* **INSTRUCTIONS FOR THE TASK**
Rewrite the rows from the start through the line with "Borisova P., Zhemchuzhina", replacing "series" with "entries" and keeping everything else unchanged. Leave the pictures out of your answer.

Chart understanding data
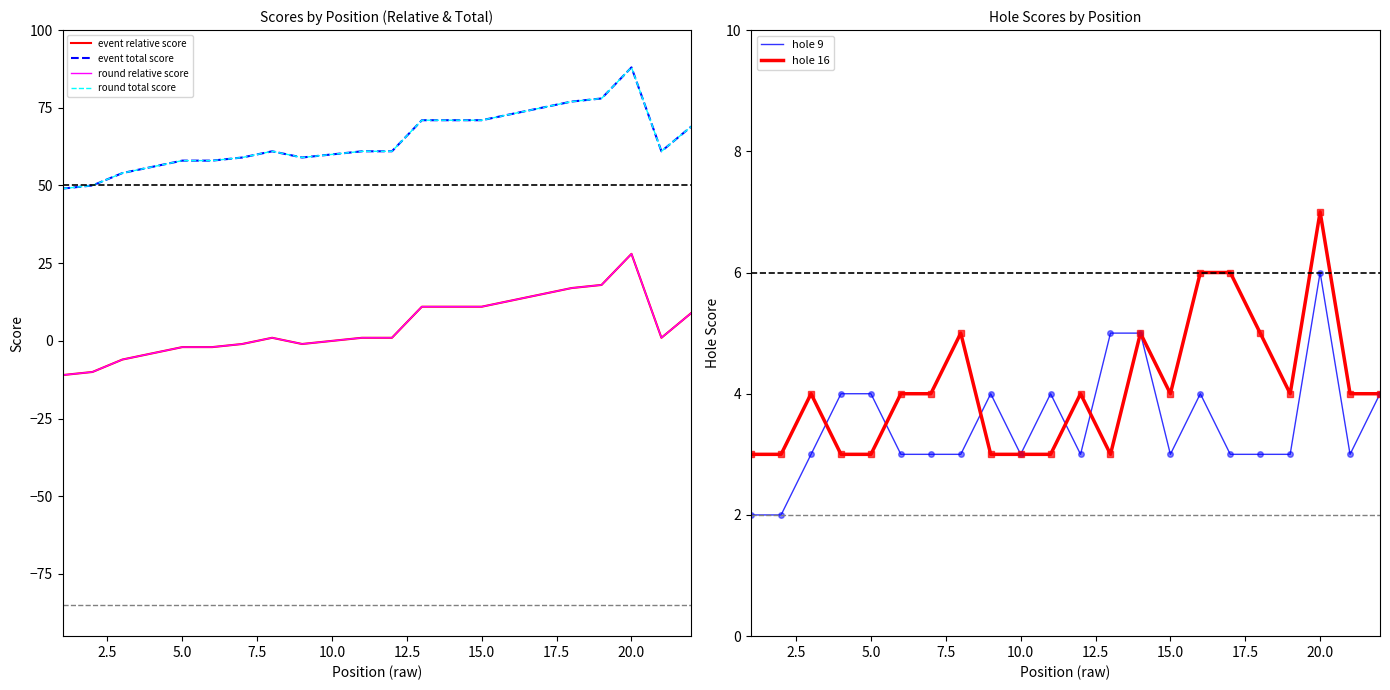

Is it true that hole 9 equals 3 at 15.0?

True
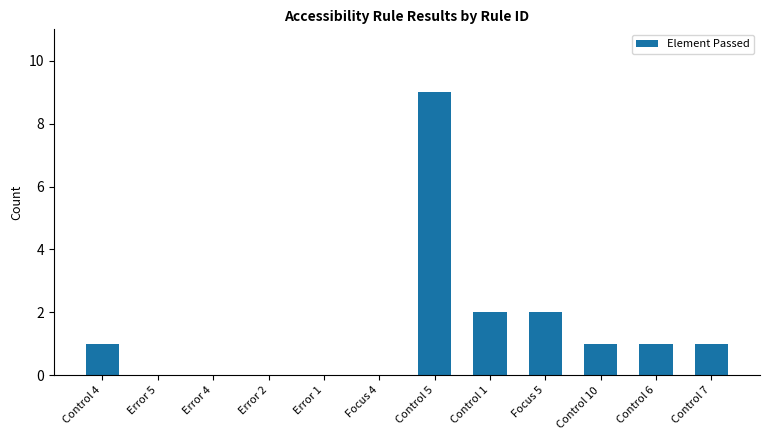

What is the change in value from Error 2 to Control 6?

+1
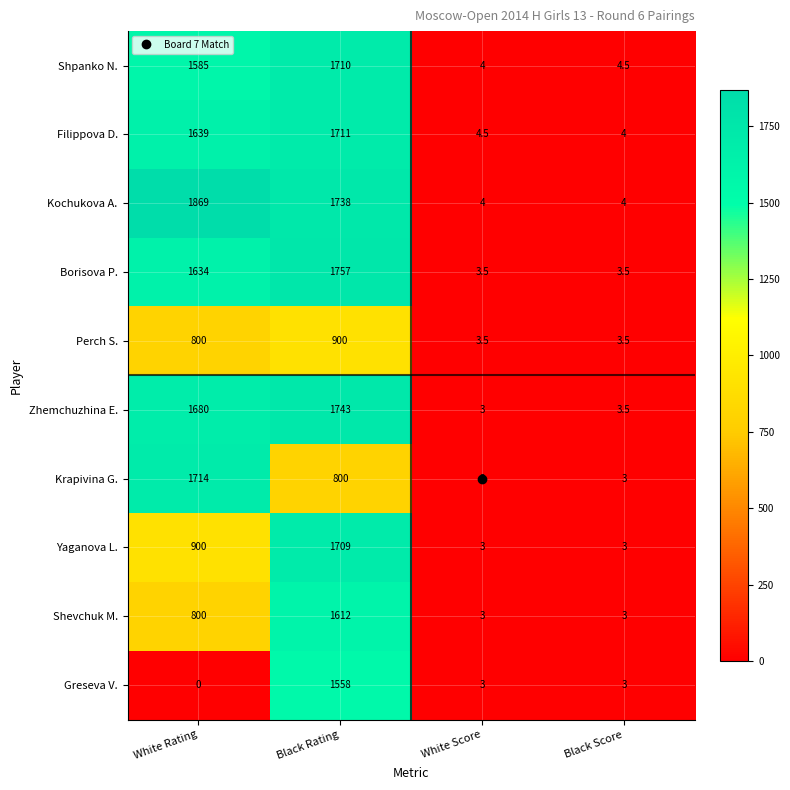

At Black Rating, list the series in order from largest to smallest.

Borisova P., Zhemchuzhina E., Kochukova A., Filippova D., Shpanko N., Yaganova L., Shevchuk M., Greseva V., Perch S., Krapivina G.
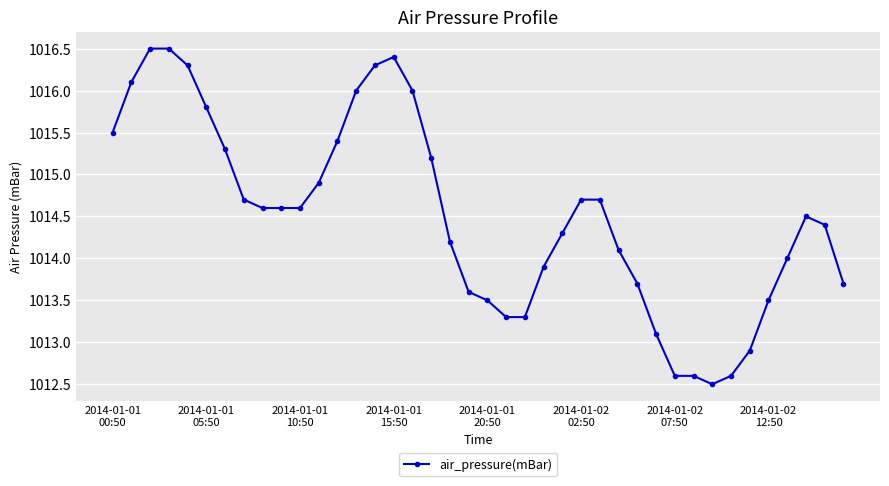

What is the sum of all values?

40580.4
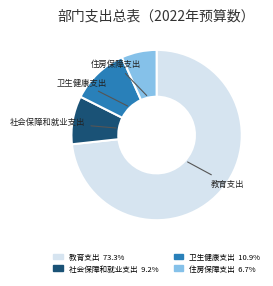

Which slice is the largest?

教育支出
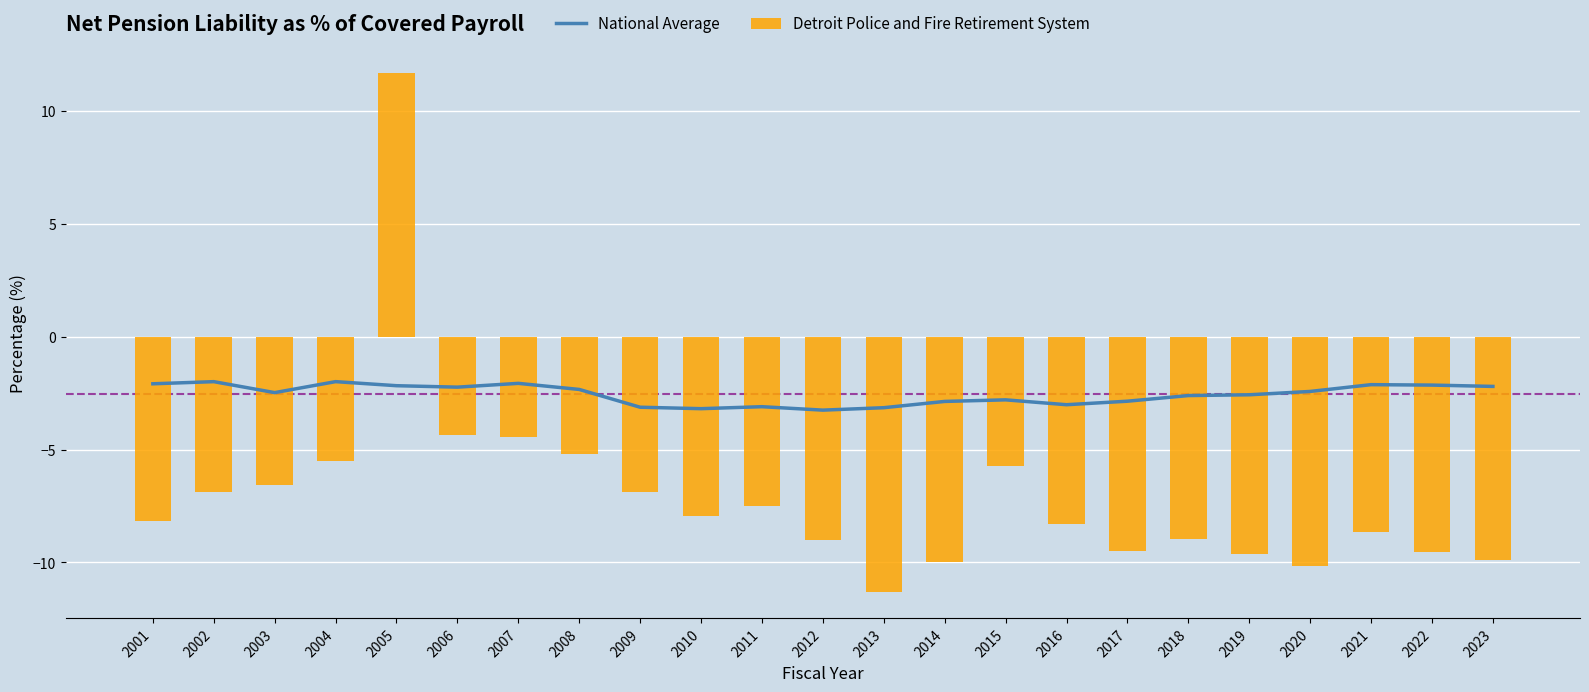

What are all the series names shown in the legend?

National Average, Detroit Police and Fire Retirement System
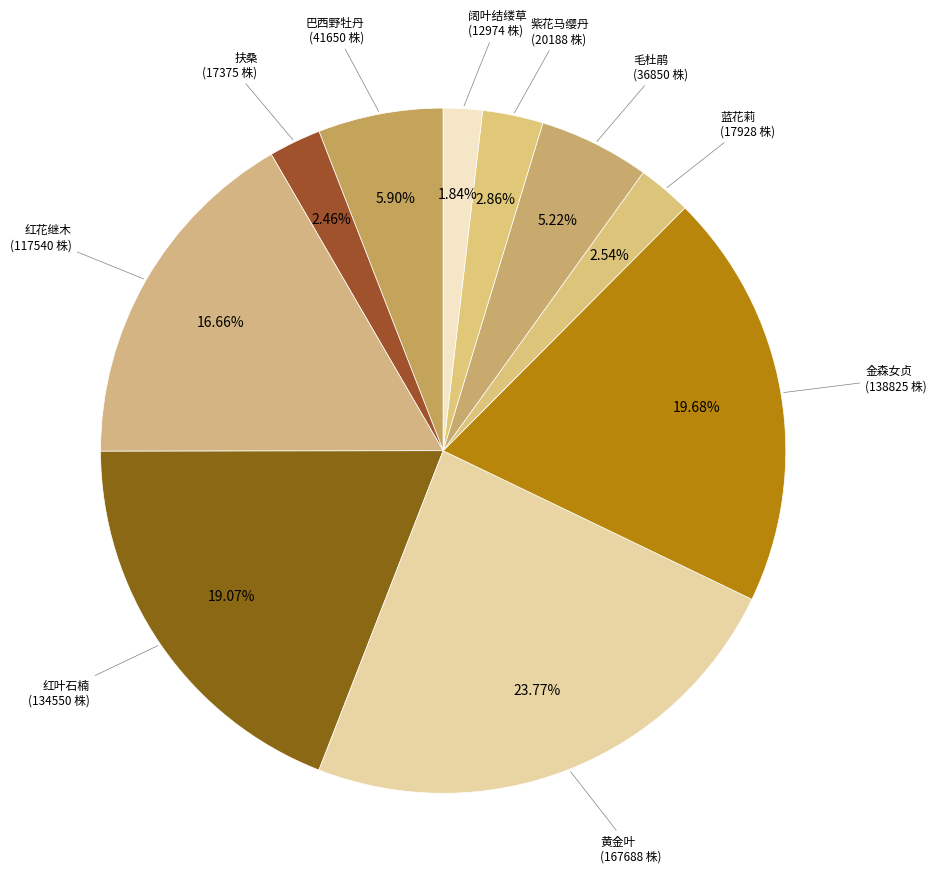

What percentage is the 蓝花莉 slice, to the nearest percent?

3%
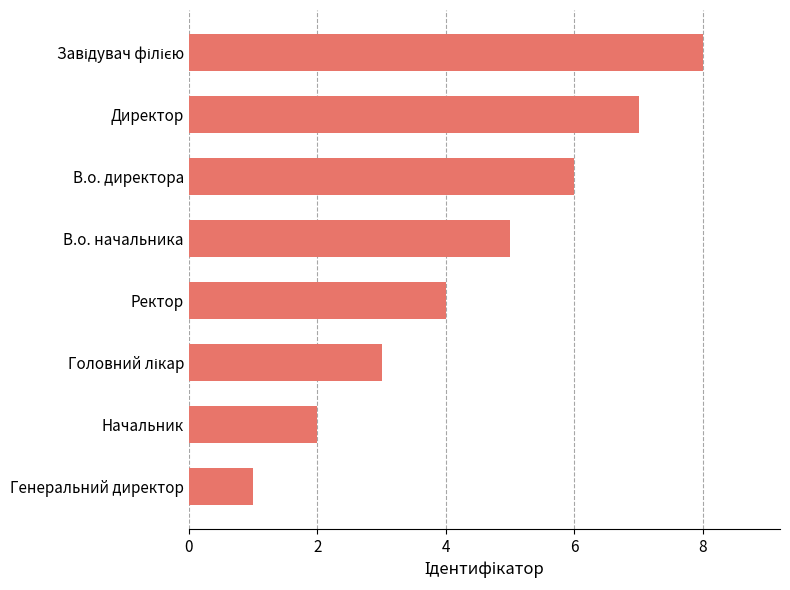

Count the number of categories in the chart.

8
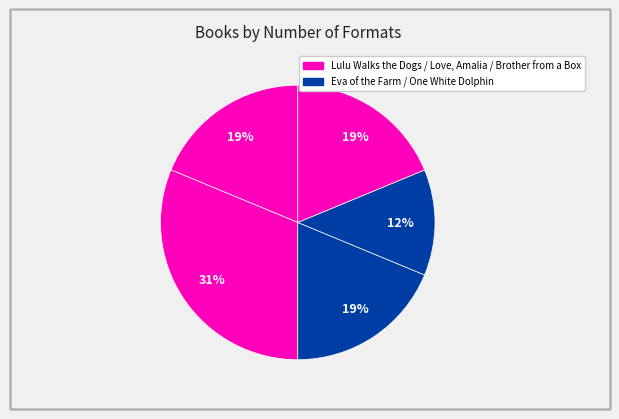

Rank the categories by value from lowest to highest.

One White Dolphin, Lulu Walks the Dogs, Eva of the Farm, Brother from a Box, Love, Amalia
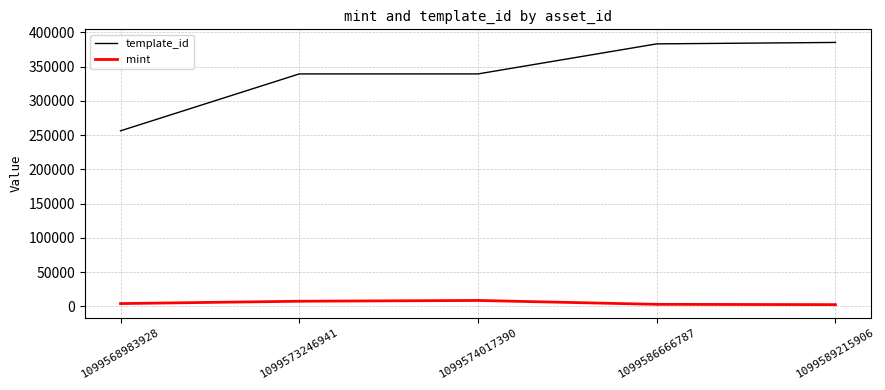

Is the value of template_id at 1099574017390 greater than the value of mint at 1099589215906?

Yes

* **EXERCISE RESPONSE**
Is it true that hole 9 equals 3 at 15.0?

True

What is the change in value from Error 2 to Control 6?

+1

At Black Rating, list the entries in order from largest to smallest.

Borisova P., Zhemchuzhina E., Kochukova A., Filippova D., Shpanko N., Yaganova L., Shevchuk M., Greseva V., Perch S., Krapivina G.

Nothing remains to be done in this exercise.